Tim Wyland was driving to work in the early morning hours when he spotted three moose standing in the road. He swerved. A fourth moose, the one he never saw, smashed into the front and driver’s side of his VW Passat, killing the animal instantly and totaling the car.
Wyland crawled out through the shattered driver’s window because the door was jammed shut. He walked away with cuts from the broken glass, remarkably lucky given that hitting a moose is 13 times deadlier than hitting a deer, according to the American Council on Science and Health.
An adult moose can weigh well over 1,000 pounds and stands tall enough that a car typically strikes its legs, sending the full mass of the animal crashing down onto the windshield or roof. Wyland’s yearling moose was smaller, which probably saved his life.
A game warden arrived at the scene in Wyoming and identified the carcass. He told Wyland he could fill out a form and legally claim the meat. Wyland did exactly that, then caught a ride home to get another vehicle.
When he came back just a few hours later, the moose was gone.
Somebody had dragged the carcass down a U.S. Forest Service road and butchered it for themselves, according to Cowboy State Daily. The dragging across gravel and over a cattle guard had ruined most of the usable meat anyway. So Wyland was left with no car, no moose, and a story that sounds like it belongs in a country song nobody would believe.

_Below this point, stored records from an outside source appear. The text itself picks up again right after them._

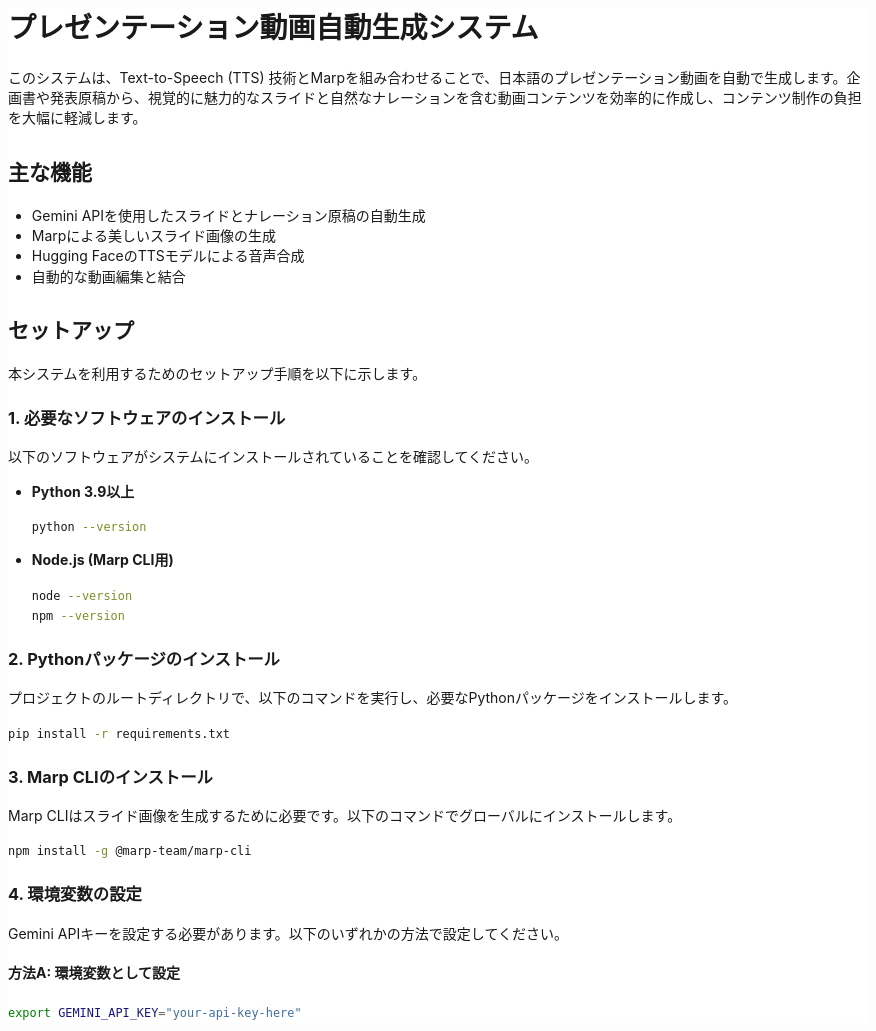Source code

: # プレゼンテーション動画自動生成システム

このシステムは、Text-to-Speech (TTS) 技術とMarpを組み合わせることで、日本語のプレゼンテーション動画を自動で生成します。企画書や発表原稿から、視覚的に魅力的なスライドと自然なナレーションを含む動画コンテンツを効率的に作成し、コンテンツ制作の負担を大幅に軽減します。

## 主な機能

- Gemini APIを使用したスライドとナレーション原稿の自動生成
- Marpによる美しいスライド画像の生成
- Hugging FaceのTTSモデルによる音声合成
- 自動的な動画編集と結合

## セットアップ

本システムを利用するためのセットアップ手順を以下に示します。

### 1. 必要なソフトウェアのインストール

以下のソフトウェアがシステムにインストールされていることを確認してください。

-   **Python 3.9以上**
    ```bash
    python --version
    ```
-   **Node.js (Marp CLI用)**
    ```bash
    node --version
    npm --version
    ```

### 2. Pythonパッケージのインストール

プロジェクトのルートディレクトリで、以下のコマンドを実行し、必要なPythonパッケージをインストールします。

```bash
pip install -r requirements.txt
```

### 3. Marp CLIのインストール

Marp CLIはスライド画像を生成するために必要です。以下のコマンドでグローバルにインストールします。

```bash
npm install -g @marp-team/marp-cli
```

### 4. 環境変数の設定

Gemini APIキーを設定する必要があります。以下のいずれかの方法で設定してください。

#### 方法A: 環境変数として設定

```bash
export GEMINI_API_KEY="your-api-key-here"
```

Wyoming is one of many states that legally allows drivers to keep an animal carcass after a collision. The rules vary. Some states have formal permit processes, others require law enforcement to authorize the claim on scene, and a handful prohibit harvesting roadkill entirely. The system generally works on a simple principle: you wrecked your car, you earned the meat.
That social contract apparently means nothing to whoever backed a truck down that forest road with a set of chains or a rope.

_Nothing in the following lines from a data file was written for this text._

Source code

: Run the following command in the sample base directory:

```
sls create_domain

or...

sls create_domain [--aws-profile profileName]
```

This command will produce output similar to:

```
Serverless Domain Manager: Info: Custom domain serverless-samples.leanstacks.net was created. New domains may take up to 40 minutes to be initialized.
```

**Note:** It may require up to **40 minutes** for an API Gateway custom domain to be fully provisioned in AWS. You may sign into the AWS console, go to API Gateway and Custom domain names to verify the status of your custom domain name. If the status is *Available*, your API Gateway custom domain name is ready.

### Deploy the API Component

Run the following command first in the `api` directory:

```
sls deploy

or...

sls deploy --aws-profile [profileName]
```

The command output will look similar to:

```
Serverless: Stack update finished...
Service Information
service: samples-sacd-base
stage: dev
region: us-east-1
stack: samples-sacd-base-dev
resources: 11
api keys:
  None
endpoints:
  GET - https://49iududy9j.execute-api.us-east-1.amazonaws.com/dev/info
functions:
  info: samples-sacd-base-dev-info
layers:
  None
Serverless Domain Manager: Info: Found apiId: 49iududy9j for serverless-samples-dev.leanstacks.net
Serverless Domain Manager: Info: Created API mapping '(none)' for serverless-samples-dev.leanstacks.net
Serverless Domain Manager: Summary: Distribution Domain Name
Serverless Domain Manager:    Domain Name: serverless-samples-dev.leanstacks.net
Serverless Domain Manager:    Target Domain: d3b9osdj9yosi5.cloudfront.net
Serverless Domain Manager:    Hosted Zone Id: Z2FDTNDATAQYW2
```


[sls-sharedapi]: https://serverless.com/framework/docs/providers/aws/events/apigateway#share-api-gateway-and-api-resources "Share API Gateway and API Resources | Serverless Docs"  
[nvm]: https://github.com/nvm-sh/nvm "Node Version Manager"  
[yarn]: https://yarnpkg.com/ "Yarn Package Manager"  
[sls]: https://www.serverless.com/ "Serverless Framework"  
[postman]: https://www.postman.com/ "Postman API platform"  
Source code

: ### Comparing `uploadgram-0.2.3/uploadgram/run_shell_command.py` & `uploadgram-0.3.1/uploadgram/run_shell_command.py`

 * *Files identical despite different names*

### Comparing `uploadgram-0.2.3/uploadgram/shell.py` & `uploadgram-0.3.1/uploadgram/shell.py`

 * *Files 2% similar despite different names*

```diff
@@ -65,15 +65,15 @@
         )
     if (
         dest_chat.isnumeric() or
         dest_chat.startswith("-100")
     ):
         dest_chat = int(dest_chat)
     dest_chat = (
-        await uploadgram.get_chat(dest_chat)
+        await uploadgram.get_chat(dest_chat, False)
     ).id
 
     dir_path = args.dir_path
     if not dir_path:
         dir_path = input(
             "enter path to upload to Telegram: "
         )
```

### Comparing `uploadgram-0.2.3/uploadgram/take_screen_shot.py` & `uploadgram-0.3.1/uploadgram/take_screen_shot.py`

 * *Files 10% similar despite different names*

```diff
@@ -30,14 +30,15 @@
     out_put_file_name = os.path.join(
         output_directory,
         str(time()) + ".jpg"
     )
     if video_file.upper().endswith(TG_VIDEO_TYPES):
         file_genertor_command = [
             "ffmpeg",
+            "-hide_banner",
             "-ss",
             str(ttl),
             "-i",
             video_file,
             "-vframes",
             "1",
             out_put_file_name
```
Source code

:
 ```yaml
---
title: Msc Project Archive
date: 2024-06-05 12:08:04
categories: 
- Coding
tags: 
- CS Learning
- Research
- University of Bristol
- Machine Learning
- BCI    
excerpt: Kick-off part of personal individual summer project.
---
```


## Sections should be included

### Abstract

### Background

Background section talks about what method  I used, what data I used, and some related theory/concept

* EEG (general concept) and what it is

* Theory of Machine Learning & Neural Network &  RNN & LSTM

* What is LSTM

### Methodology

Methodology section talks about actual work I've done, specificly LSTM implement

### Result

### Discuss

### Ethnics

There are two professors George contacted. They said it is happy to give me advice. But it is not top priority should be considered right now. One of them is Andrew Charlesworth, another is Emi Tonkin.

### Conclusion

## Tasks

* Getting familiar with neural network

Moose meat is lean, rich, and genuinely prized in states where hunting tags are hard to come by. A yearling, properly dressed, could yield well over a hundred pounds of usable protein. That’s real value to someone in rural Wyoming, which makes the theft both understandable in motive and infuriating in practice.

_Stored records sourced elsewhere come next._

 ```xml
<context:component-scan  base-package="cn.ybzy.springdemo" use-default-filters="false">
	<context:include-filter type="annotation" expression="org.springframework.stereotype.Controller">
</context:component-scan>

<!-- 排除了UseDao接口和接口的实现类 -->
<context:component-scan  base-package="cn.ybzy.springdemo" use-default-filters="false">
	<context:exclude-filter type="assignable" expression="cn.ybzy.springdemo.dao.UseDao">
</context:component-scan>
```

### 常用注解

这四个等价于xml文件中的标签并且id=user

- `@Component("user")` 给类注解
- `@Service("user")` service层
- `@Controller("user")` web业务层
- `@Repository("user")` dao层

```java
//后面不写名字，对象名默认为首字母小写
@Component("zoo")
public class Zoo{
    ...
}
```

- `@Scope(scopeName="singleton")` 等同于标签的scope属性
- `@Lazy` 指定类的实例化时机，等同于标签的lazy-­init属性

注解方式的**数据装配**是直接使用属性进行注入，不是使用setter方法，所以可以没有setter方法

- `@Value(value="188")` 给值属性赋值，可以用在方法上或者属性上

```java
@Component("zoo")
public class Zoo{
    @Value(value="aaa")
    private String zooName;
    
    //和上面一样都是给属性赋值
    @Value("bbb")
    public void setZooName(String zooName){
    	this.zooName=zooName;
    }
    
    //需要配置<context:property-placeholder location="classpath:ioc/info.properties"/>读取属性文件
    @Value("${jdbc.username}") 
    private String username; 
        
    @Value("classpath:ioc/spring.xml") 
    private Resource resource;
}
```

There’s a practical lesson buried in here for anyone who drives through moose country. If you hit one and survive, don’t leave the carcass unattended. Get your paperwork signed, call someone with a truck and a winch, and get that animal loaded before opportunists beat you to it.
Wyoming law was on Wyland’s side. Gravity and timing were not.
The Passat, for its part, did what a modern sedan is supposed to do in an impact with a thousand-pound obstacle. It absorbed the energy, crumpled in the right places, and kept its occupant alive. Volkswagen doesn’t crash-test for moose, but the structure held where it counted. The car is scrap. Wyland is not.
As for the thief, game wardens are reportedly investigating. Possessing a road-killed animal without the proper salvage authorization is illegal in Wyoming. Stealing one that’s already been claimed by someone else adds another layer entirely.
Wyland told reporters he’s frustrated but moving on. He needs a new car. He could have used a freezer full of moose meat to offset the cost.
Instead, he got a wrecked Passat, a handful of stitches, and a hard reminder that in the modern West, the most dangerous predator on the road isn’t always the one with antlers.